The Law Society of Ontario charged Diamond with misleading advertising, but Diamond thought he had a settlement that would end the case against him. Disciplinary counsel from the Law Society agreed to a “joint submission,” which is similar to a plea bargain. The deal was that Diamond would admit that the ads crossed the line into professional misconduct, and in exchange the Law Society would recommend that he only be reprimanded — not suspended or disbarred.

However, the Law Society’s disciplinary counsel do not have the final word when it comes to penalties for lawyers. The Law Society Tribunal is an independent adjudicative body. Like a court hearing a criminal matter, the Tribunal can reject settlement terms endorsed by the Society and the lawyer facing the discipline. In Diamond’s case, a three-member panel did exactly that, apparently for the first time in the Tribunal’s history.

The Panel noted Diamond’s long-running misleading ads, the number of potential clients who saw them, and the lawyer’s previous run-ins with the LSO for similar behaviour. The test for rejecting joint submissions (or criminal plea bargains) is stringent — the proposed penalty must be “unhinged from the circumstances” of the case and likely to generate public opprobrium — but the panel found that the Law Society’s proposed “slap on the wrist” for Diamond was just such a case. The joint submission on penalty was rejected, and (in a subsequent hearing) Diamond’s request to withdraw his admission of wrongdoing was also denied. The next step will be for the Tribunal to impose a different, presumably stiffer penalty on Jeremy Diamond.

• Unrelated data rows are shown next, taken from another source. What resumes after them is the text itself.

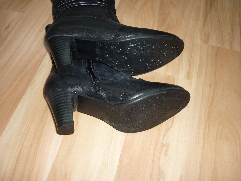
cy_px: 90
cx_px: 120
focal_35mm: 33
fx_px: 230
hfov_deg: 55.3
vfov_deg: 43.0
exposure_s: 1/30
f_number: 2.8
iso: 100
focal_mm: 5.5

Joint submissions (or plea bargains) rejected by tribunals (or courts) constitute an interesting third category of “bad settlement.” The deal between Diamond and the Law Society was not bad because the legal rights of the parties were being abandoned, as in the garden-variety improvident settlement. Nor was it considered bad because (as with Weinstein’s non-disclosure agreements) there was no one in the settlement negotiation to represent potential future victims. This is precisely to mandate of the Law Society and its disciplinary counsel — to represent such public interests in lawyer discipline cases.

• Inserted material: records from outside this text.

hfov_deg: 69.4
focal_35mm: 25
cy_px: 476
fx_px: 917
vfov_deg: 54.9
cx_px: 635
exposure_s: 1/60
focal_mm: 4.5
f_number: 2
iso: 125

Rejecting a joint submission or plea bargain is more like granting a judicial review undertaken sua sponte (on the tribunal’s own initiative). The tribunal or court scrutinizes the decision to settle made by a public official (disciplinary counsel or Crown counsel), and decides whether it was deficient. Of course, unlike most judicial reviews, in such cases neither of the parties sought to have the settlement overturned. But in principle, all exercises of public power in the justice system should be subject to some form of oversight. The decision of a Law Society lawyer (or Crown attorney) to settle on certain terms will never be appealed by the other party. Thus, arguably the only way for such exercises of public power to be reviewed is if tribunal members (and judges) take it upon themselves to probe them. If there is a tendency to excessive lenience in our justice system with certain types of offenders, then the practice of reviewing joint submissions and plea bargains is a way to detect and correct this.

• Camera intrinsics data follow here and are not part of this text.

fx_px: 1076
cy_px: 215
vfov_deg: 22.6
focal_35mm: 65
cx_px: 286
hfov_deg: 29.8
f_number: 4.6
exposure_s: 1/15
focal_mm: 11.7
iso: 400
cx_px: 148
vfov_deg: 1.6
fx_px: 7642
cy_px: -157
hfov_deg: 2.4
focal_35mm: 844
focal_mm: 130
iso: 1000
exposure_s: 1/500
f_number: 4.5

Legitimate questions have been raised about whether the Law Society Tribunal’s newfound willingness to reject joint submissions on penalty (while holding the lawyer to their admission of professional misconduct) is fair and sustainable. Clearly, if this happens in anything more than the rarest cases, the system of settlement negotiations that resolves most cases will founder. However, it does seem that prosecutors should be somehow accountable for the settlement deals that they make with people accused of serious crimes or professional misconduct. Reviewing joint submissions and plea bargains, and being prepared to reject them in appropriate cases, is one way to provide this accountability.

A “bad settlement” that gives too much away might be much worse than pushing on to adjudication. Across our justice system, we must continue to find ways to secure good settlements quickly and cheaply, while weeding out the bad ones.